# Raising chicks = tell me all



## Lacuna (10 March 2021)

So we are currently kicking our heels in a temporary house in Pembrokeshire waiting for our house purchase to finally get sorted and completed. I'm running through plans of what we can do once we move into our new smallholding. As a fun mini project I'm giving thought to raising some chickens. Now I've had chooks for over a decade and they've varied in age from approx 4mths until old age, so it isn't a new experience but I've been giving thought to buying some fertile eggs from a local seller and attempting to hatch them.

Could anyone offer some advise of what to watch out for? Basic Necessities I may not of thought of? At the moment the shopping list is incubator, heat lamp/brooder and a cat-proof pen to keep them in with feed/drinkers


----------



## QuantockHills (10 March 2021)

your biggest problem will be what to do with the boys... you'll need someone who can dispatch them for you, as you'll always end up with loads... I'm a volunteer for 'Fresh start for hens' and we re-home ex commercial hens and are always being asked to take boys in.... some people are continuing to hatch their own, but have time and time again made no arrangements for what to do with the boys...


----------



## Lacuna (10 March 2021)

Luckily we will have no immediate neighbours so could cope with a cockerel or two. A friend has suggested you can get day old that are already sexed so that might be a better option


----------



## ponyparty (10 March 2021)

I got day-olds - at first I had them in the utility room in the house, with a heat lamp they could go under or out from as they wished; they were enclosed within something (a puppy pen I think? Or maybe it was an old guinea pig cage? Really can't remember!) to keep the dogs and cat away. They just need chick crumb and water; think I kept them indoors until they were 6 weeks-ish? It was absolutely LOVELY and I'd thoroughly recommend it, they're just so sweet! I'm going to do the same when I get chickens again I think; will be educational for my little boy too.

_GIVEN MATERIAL_.
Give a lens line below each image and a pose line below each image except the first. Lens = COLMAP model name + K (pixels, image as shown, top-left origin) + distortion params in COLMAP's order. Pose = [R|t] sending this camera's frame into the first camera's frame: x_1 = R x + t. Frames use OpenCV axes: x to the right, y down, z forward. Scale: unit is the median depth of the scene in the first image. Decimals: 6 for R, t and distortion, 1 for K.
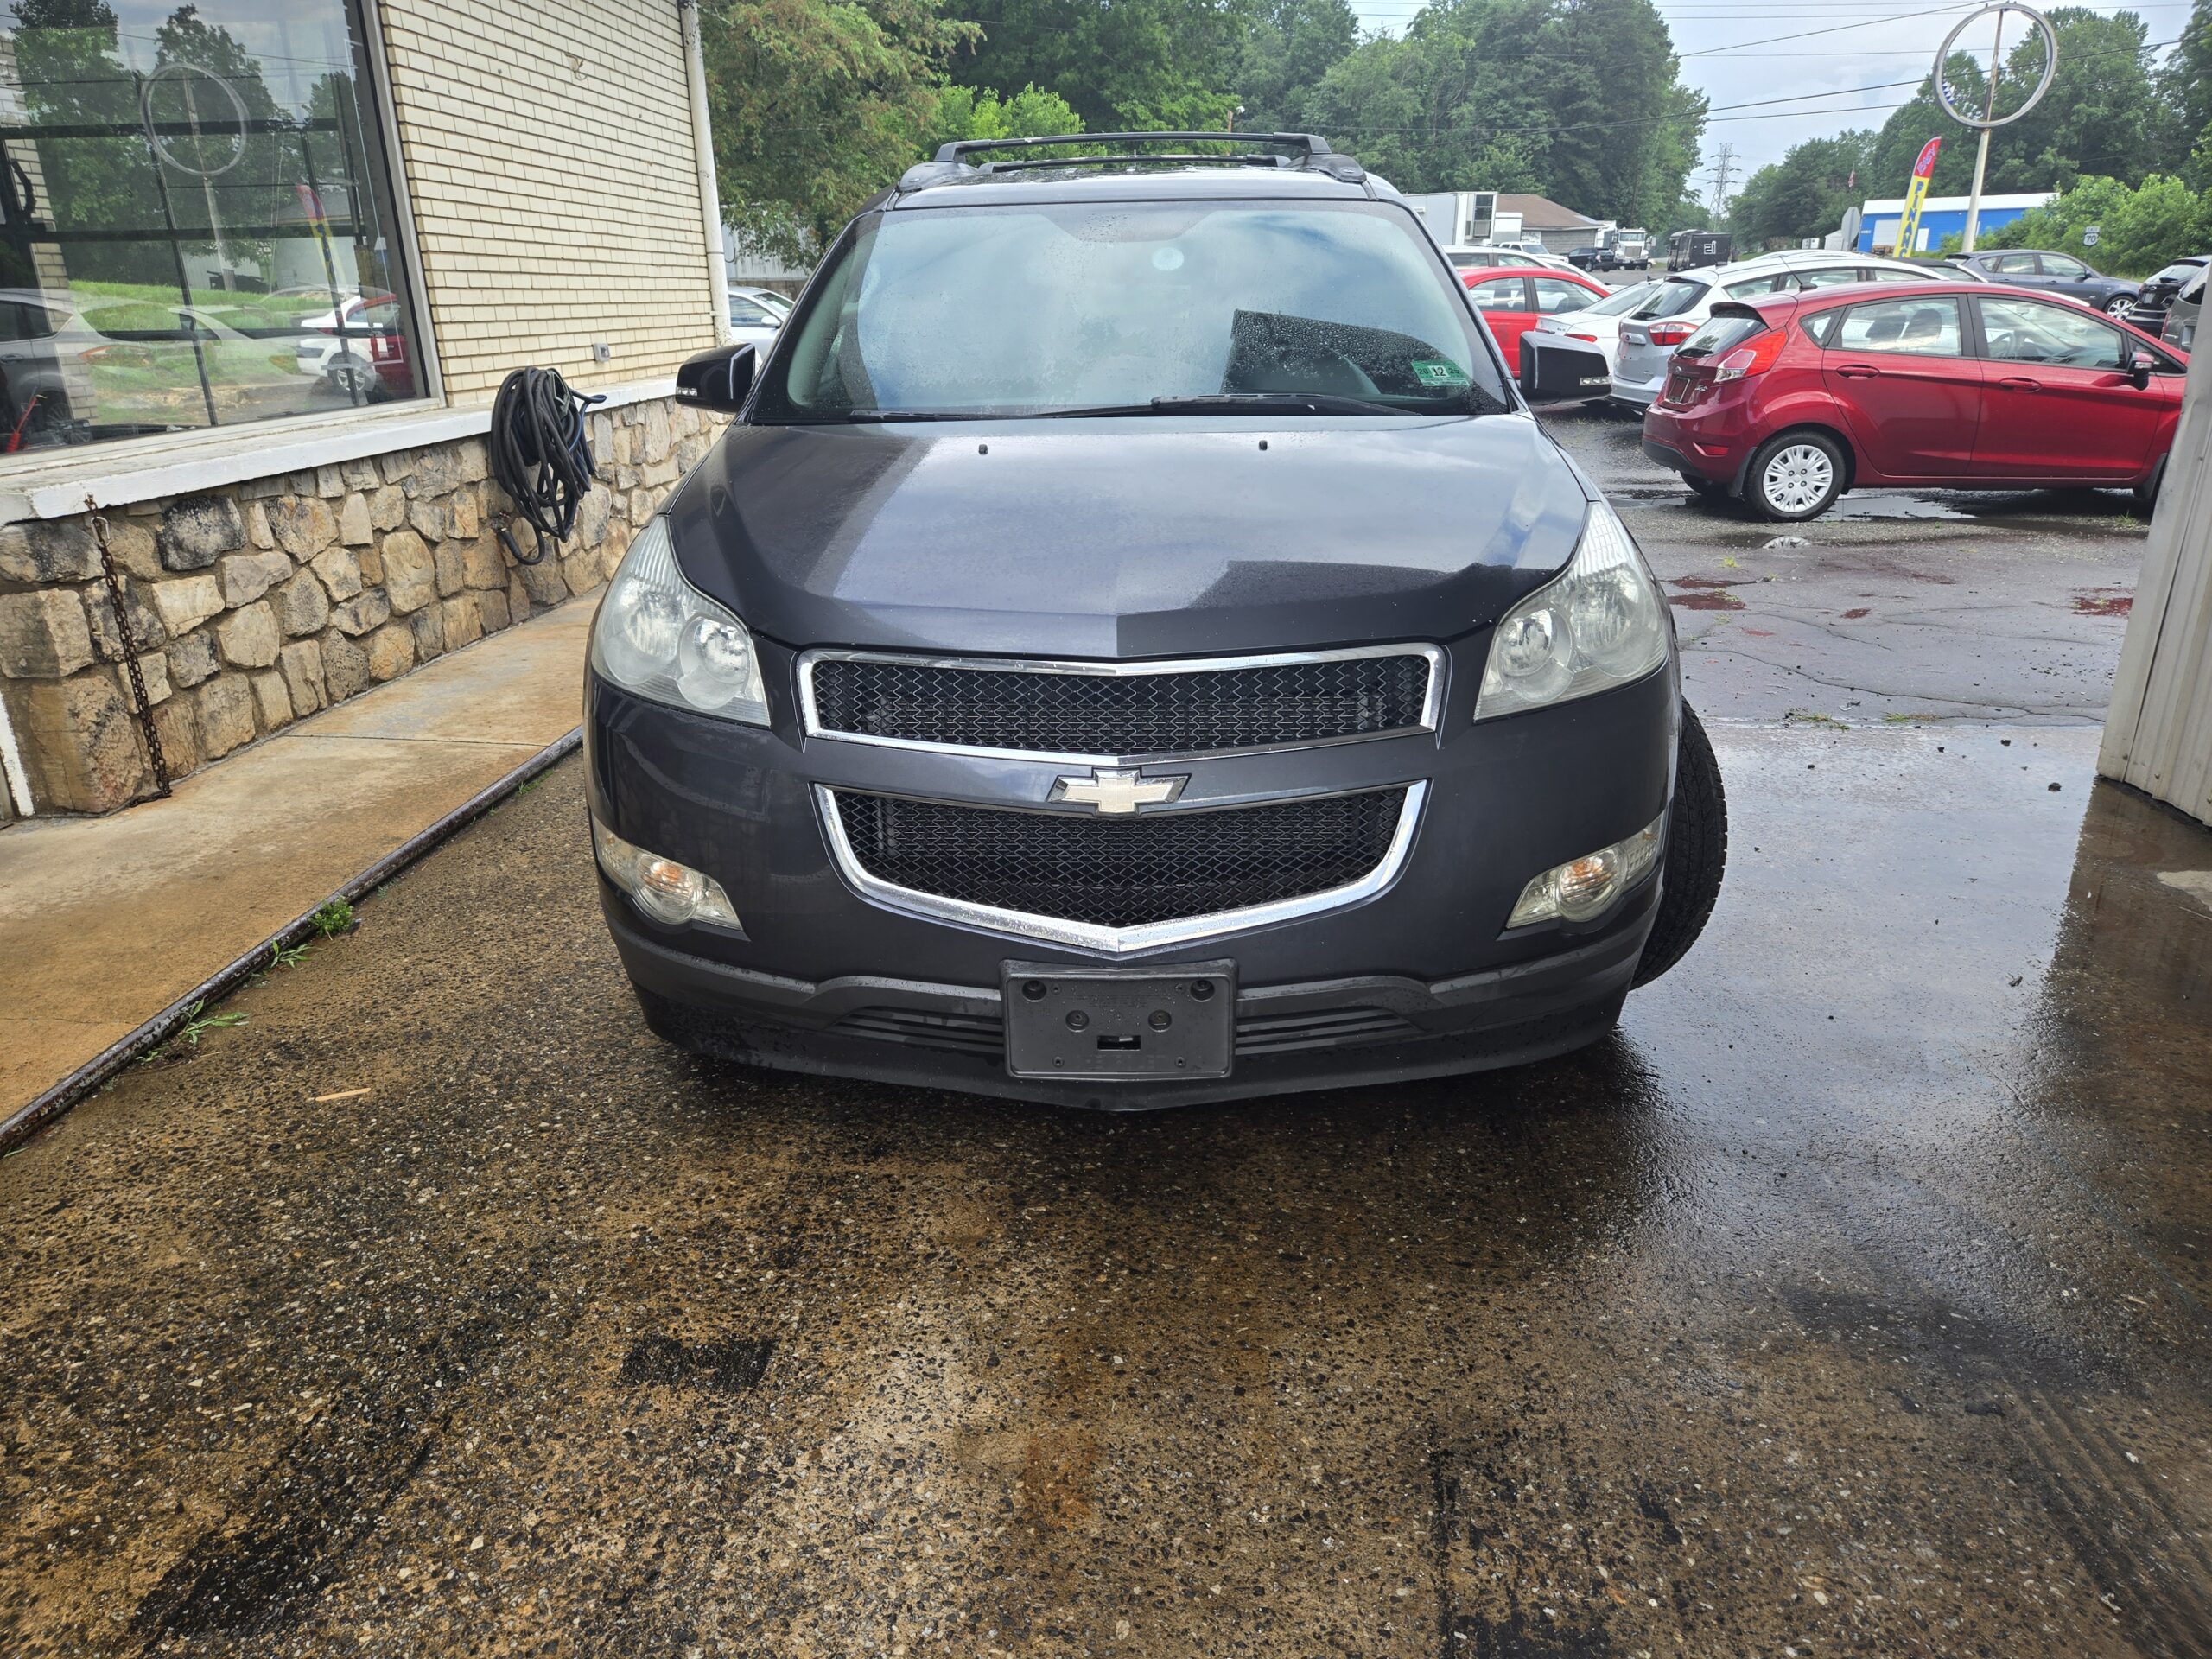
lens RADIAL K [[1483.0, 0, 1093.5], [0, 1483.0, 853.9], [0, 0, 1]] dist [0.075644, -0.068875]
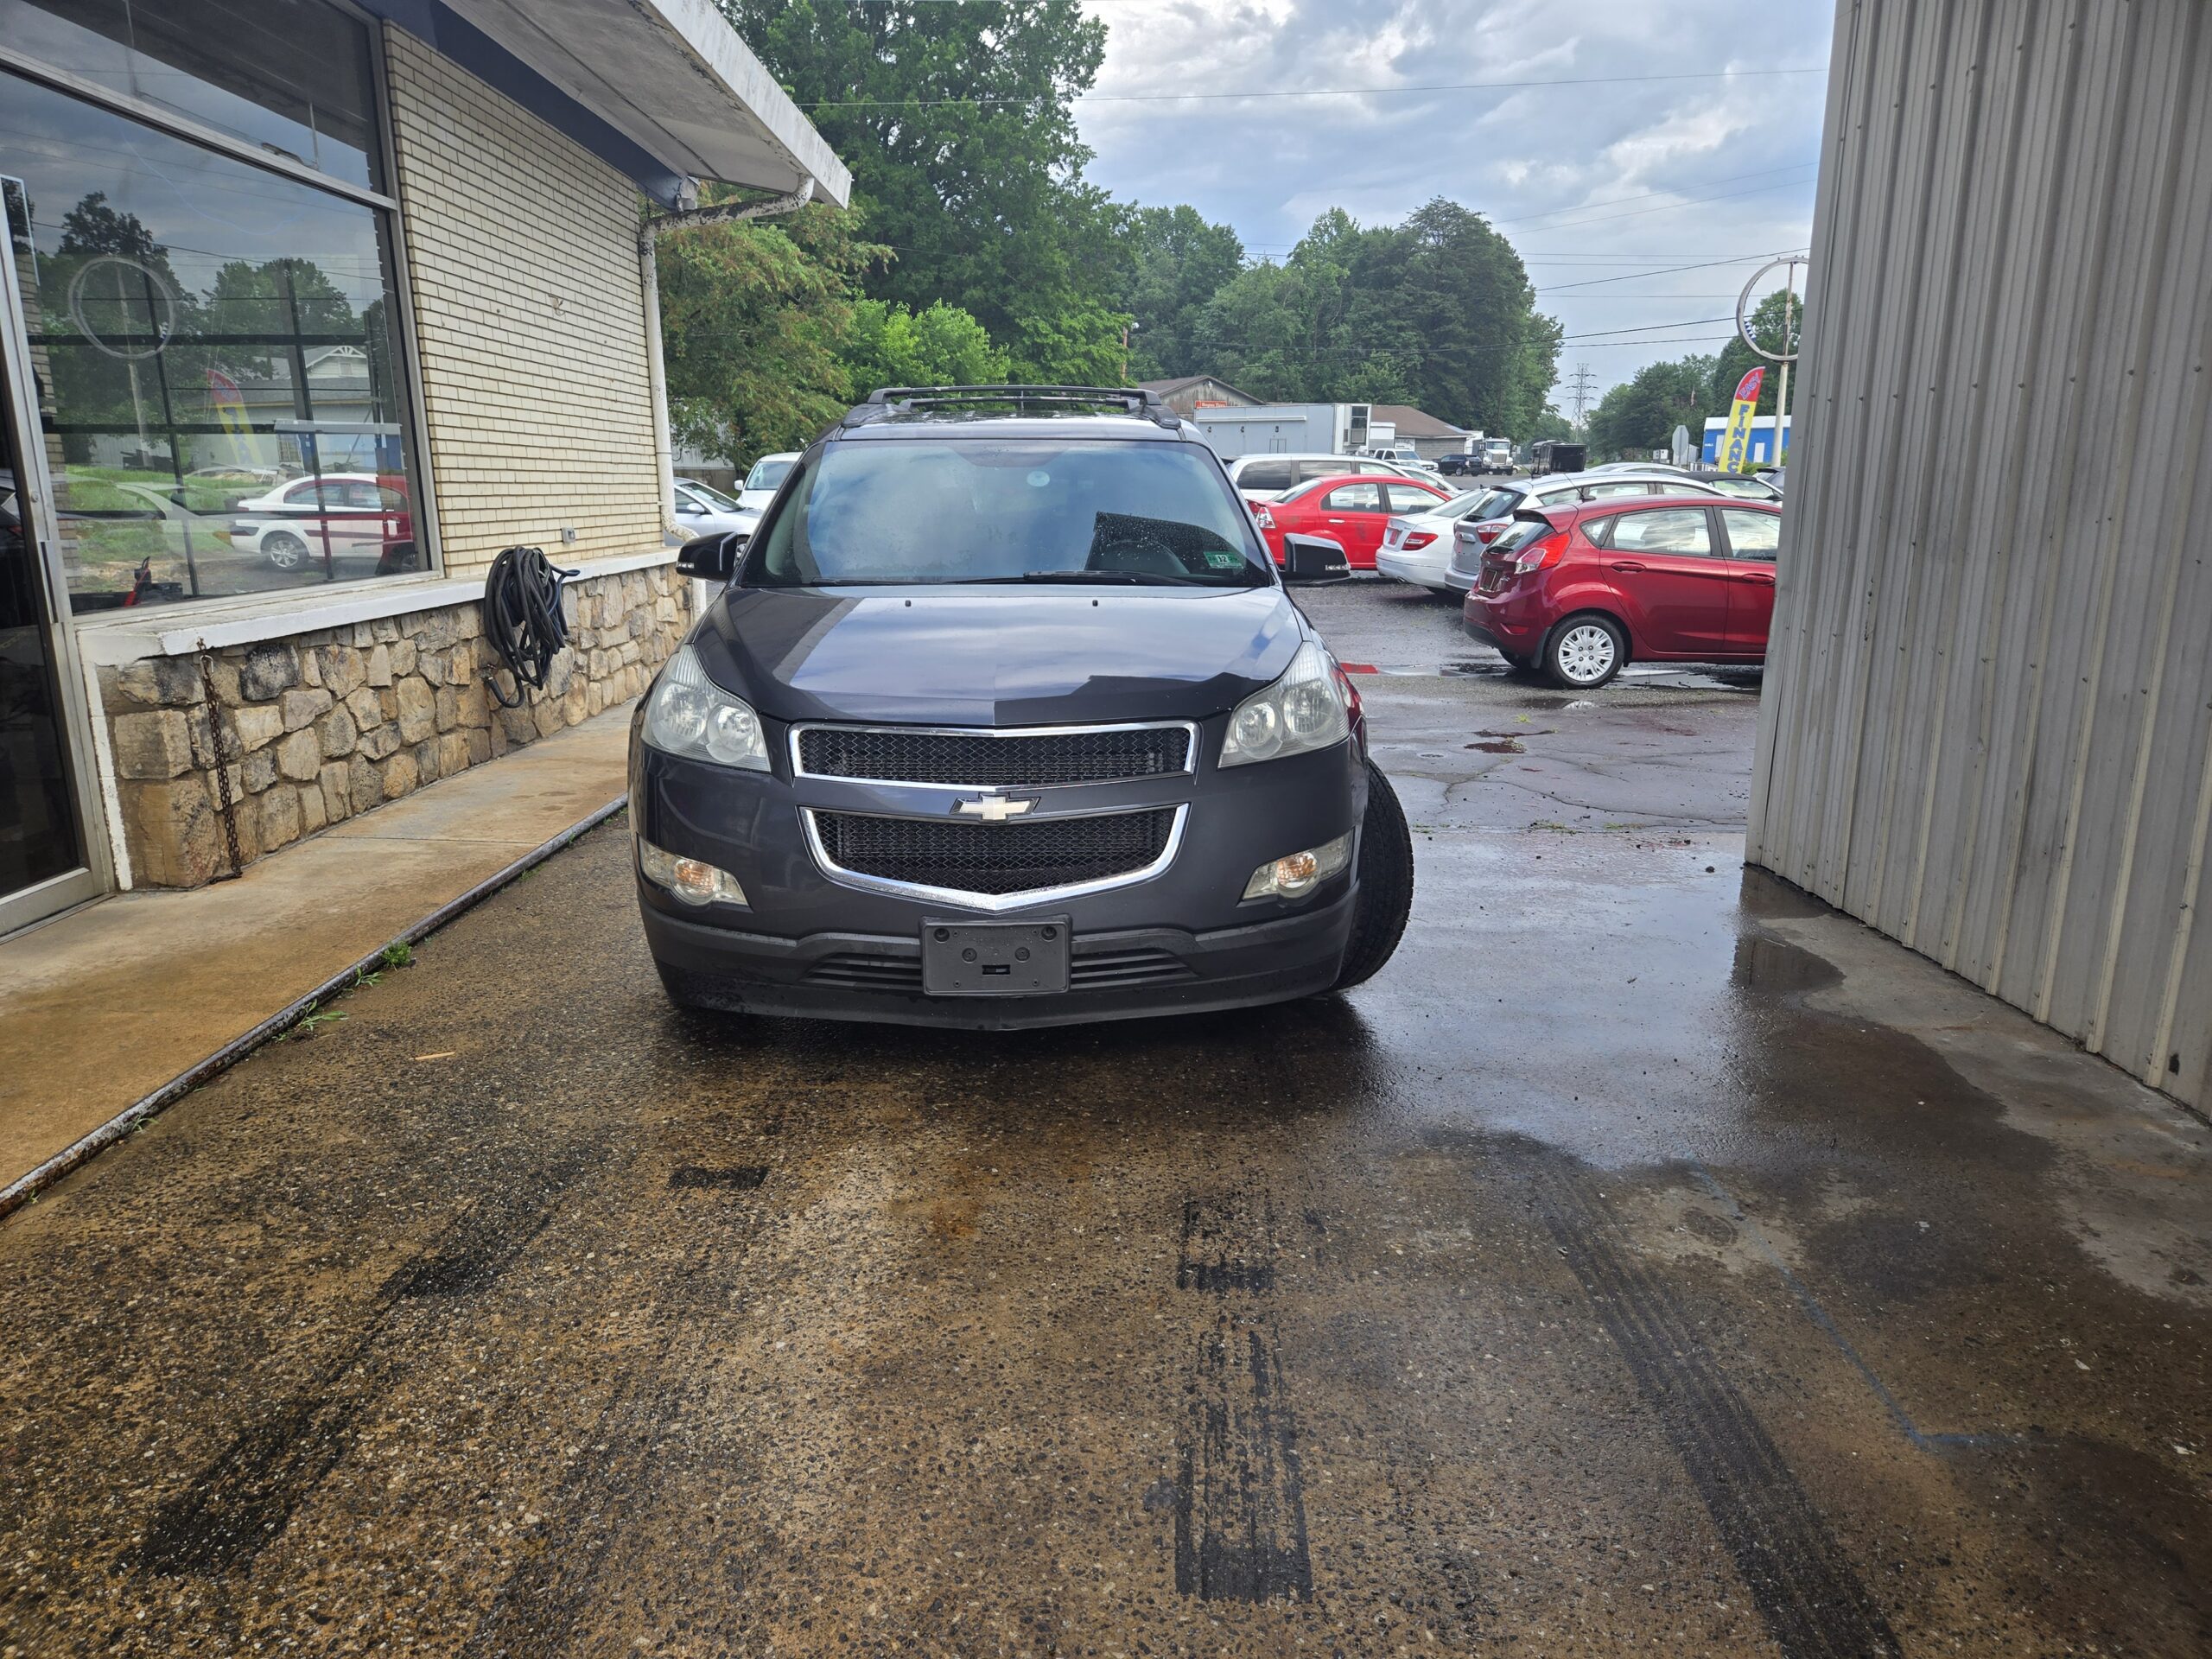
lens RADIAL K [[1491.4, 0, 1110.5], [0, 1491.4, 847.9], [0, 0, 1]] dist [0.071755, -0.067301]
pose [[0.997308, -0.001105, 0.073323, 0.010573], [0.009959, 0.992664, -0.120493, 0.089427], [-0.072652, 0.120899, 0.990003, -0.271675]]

_AIM OF THE EXERCISE_. Return the part of the forum thread on raising chicks that begins at the words "## QuantockHills (10" and stops after the words "for what to do with the boys...", copied word for word.

_EXPECTED OUTPUT_.
## QuantockHills (10 March 2021)

your biggest problem will be what to do with the boys... you'll need someone who can dispatch them for you, as you'll always end up with loads... I'm a volunteer for 'Fresh start for hens' and we re-home ex commercial hens and are always being asked to take boys in.... some people are continuing to hatch their own, but have time and time again made no arrangements for what to do with the boys...